In the blog post below about blocking spam on .TEXT, what happens when a comment contains one of the phrases in the table?

* SELECTED PASSAGE *
(begin)

John Sample

Bits and Bytes
posts - 103, comments - 354, trackbacks - 16

Reducing .TEXT Blog Spam (Updated)

I had a run in with a blog spammer recently (see here), but there wasn't anyway in .TEXT to block comments by their content.
I didn't want to touch the web code, so I went ahead and hacked something together in the database.

Basically its a table of phrases that will be checked before an entry is made. If there are any hits, the comment won't be posted.
I haven't dug much into the .TEXT internals, so I don't know if this is 100% acccurate, but I tried to make it so it only affects public comments. The blog owner can still use all the blocked words they want.

If you want to use it, you'll need the table in this SQL script:

if not exists (select * from dbo.sysobjects where id = object_id(N'[dbo].[FILTER_WORD]') and OBJECTPROPERTY(id, N'IsUserTable') = 1)

(end)

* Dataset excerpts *
(begin)

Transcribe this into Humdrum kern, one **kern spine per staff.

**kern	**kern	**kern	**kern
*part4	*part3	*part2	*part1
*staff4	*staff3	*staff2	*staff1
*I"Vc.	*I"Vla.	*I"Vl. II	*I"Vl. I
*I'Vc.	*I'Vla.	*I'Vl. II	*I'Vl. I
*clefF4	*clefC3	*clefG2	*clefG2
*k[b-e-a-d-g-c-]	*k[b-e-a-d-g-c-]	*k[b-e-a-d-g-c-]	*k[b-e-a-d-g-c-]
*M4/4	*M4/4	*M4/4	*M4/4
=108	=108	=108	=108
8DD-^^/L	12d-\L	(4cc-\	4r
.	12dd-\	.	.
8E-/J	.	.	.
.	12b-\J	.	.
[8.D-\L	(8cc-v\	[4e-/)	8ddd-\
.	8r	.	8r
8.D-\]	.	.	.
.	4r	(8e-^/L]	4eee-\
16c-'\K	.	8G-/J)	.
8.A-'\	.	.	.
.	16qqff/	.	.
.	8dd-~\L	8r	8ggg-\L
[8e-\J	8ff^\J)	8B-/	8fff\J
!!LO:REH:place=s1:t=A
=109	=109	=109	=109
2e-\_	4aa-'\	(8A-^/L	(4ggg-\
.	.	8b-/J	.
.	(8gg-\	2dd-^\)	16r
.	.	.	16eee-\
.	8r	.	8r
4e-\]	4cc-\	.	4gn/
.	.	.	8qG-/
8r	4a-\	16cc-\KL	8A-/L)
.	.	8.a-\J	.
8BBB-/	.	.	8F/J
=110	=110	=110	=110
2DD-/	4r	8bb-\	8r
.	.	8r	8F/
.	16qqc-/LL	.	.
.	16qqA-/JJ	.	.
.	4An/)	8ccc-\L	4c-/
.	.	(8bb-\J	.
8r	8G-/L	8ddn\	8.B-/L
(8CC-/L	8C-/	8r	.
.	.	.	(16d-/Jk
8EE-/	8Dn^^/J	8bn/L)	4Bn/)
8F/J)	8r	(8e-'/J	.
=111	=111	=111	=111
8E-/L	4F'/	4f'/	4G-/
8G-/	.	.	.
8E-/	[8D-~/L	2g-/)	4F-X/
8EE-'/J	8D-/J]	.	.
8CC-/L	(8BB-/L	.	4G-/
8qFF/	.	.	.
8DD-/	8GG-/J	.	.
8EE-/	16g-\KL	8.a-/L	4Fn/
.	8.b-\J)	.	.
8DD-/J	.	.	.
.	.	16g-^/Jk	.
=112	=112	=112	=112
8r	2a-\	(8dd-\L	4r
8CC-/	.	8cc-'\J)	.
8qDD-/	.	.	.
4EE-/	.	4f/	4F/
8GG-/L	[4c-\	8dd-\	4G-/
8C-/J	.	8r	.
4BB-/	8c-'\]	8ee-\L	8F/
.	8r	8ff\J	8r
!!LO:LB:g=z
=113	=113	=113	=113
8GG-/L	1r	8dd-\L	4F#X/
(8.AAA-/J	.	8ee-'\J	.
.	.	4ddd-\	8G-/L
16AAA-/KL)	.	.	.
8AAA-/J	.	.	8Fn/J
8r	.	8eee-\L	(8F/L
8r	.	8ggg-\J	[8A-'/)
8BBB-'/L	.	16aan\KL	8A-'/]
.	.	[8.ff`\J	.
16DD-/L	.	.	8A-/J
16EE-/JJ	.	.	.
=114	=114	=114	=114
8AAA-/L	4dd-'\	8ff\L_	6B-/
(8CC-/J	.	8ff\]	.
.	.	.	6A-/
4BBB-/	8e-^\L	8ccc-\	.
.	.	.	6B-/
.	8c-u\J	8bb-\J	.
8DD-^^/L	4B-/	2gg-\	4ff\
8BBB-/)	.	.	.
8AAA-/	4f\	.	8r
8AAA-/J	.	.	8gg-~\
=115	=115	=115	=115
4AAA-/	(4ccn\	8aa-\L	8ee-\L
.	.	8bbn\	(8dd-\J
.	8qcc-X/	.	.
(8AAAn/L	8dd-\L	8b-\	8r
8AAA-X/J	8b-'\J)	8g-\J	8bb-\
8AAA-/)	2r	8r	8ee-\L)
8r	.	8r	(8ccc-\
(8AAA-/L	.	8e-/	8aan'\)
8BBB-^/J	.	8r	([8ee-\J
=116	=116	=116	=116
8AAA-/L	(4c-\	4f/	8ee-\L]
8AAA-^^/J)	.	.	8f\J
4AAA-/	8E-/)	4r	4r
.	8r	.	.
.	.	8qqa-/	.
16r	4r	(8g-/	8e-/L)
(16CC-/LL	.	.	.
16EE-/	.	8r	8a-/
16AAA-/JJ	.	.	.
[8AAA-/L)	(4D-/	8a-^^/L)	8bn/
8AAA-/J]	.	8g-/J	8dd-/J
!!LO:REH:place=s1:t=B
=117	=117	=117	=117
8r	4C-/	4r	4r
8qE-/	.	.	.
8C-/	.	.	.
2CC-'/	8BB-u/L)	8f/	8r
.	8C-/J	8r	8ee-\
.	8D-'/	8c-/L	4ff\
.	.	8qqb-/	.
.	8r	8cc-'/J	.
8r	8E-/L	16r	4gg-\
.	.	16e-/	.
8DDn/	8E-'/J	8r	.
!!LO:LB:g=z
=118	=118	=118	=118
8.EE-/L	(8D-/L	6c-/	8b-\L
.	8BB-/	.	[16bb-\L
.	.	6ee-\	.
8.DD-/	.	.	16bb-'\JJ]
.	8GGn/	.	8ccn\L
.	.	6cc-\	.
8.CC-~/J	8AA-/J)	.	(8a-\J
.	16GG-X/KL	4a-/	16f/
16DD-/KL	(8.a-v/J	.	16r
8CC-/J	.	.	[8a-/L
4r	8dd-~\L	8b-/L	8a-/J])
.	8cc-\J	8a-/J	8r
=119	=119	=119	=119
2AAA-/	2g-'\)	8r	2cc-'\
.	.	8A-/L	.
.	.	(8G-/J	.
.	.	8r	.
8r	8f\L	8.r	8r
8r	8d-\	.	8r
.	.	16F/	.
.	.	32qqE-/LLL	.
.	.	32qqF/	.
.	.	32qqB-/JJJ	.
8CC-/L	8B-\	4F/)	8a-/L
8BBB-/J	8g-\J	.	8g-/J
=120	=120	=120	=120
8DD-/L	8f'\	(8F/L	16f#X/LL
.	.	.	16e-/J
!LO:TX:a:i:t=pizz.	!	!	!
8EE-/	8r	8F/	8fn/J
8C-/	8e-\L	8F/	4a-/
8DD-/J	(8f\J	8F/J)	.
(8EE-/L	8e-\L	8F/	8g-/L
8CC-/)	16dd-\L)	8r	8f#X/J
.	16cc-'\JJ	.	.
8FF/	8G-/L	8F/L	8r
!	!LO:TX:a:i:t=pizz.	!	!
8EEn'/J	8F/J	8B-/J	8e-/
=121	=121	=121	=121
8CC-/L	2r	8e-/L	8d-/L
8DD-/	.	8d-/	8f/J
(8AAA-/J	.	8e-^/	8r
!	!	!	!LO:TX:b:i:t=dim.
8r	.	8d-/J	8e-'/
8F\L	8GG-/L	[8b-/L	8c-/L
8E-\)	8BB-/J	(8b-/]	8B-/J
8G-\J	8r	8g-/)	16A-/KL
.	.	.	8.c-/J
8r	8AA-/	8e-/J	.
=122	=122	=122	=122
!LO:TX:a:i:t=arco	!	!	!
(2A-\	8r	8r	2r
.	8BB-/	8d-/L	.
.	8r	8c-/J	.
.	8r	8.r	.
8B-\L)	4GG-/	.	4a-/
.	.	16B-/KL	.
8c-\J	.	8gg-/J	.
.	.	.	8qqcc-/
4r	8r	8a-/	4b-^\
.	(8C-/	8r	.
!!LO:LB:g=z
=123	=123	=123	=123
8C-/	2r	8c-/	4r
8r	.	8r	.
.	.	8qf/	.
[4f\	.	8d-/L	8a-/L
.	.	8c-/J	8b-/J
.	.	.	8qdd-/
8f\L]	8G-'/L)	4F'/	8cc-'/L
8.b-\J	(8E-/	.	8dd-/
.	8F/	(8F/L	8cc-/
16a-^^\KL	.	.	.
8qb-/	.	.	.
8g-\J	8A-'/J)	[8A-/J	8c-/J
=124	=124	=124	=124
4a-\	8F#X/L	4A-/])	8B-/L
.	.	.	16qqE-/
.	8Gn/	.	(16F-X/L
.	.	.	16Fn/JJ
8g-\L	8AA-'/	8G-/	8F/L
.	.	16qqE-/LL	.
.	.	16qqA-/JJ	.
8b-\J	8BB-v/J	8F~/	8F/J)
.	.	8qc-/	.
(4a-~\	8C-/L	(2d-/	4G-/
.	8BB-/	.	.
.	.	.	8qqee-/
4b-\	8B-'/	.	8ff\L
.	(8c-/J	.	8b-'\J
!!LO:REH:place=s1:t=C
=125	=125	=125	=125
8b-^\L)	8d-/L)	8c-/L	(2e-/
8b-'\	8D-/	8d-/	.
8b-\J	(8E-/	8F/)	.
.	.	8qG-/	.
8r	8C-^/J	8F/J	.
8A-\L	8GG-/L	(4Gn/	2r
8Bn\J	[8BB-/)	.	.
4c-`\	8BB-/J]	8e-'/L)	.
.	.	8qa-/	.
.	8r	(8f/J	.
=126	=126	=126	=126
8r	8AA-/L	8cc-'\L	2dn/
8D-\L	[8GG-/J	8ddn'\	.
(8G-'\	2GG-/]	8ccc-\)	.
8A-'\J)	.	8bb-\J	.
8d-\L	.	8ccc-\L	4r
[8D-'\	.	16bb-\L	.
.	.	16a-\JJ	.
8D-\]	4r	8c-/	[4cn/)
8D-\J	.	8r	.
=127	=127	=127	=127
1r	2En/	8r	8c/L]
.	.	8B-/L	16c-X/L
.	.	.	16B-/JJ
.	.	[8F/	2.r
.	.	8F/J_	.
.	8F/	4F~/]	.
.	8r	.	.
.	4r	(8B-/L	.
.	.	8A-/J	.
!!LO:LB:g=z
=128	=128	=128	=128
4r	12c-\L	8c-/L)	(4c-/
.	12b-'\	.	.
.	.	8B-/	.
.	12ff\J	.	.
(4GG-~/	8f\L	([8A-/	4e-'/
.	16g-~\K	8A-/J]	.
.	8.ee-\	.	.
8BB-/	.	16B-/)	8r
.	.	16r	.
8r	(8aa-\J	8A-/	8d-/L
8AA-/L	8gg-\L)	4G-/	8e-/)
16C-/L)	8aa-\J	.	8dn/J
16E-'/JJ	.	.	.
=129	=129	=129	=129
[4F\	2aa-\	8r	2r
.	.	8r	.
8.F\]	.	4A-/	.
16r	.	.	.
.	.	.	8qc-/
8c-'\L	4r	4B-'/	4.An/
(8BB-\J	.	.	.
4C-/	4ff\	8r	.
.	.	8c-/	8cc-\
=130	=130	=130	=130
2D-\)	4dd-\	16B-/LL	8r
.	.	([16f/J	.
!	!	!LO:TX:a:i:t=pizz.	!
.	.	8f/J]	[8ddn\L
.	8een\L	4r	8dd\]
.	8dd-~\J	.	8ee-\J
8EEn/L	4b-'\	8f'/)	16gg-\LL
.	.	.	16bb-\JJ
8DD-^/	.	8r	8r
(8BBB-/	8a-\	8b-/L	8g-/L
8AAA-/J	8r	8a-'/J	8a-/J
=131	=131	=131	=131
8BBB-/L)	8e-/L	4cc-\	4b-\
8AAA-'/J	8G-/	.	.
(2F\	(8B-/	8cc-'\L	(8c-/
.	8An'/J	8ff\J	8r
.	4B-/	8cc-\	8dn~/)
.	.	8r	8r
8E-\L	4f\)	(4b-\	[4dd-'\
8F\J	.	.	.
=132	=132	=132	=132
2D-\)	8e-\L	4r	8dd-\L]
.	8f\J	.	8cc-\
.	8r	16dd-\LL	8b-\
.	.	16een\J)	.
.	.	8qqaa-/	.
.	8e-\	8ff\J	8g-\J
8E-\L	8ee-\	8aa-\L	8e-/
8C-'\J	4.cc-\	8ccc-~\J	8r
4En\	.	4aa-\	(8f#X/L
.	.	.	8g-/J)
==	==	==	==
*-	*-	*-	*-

(end)

* THE COMPLETED TASK *
The comment won't be posted.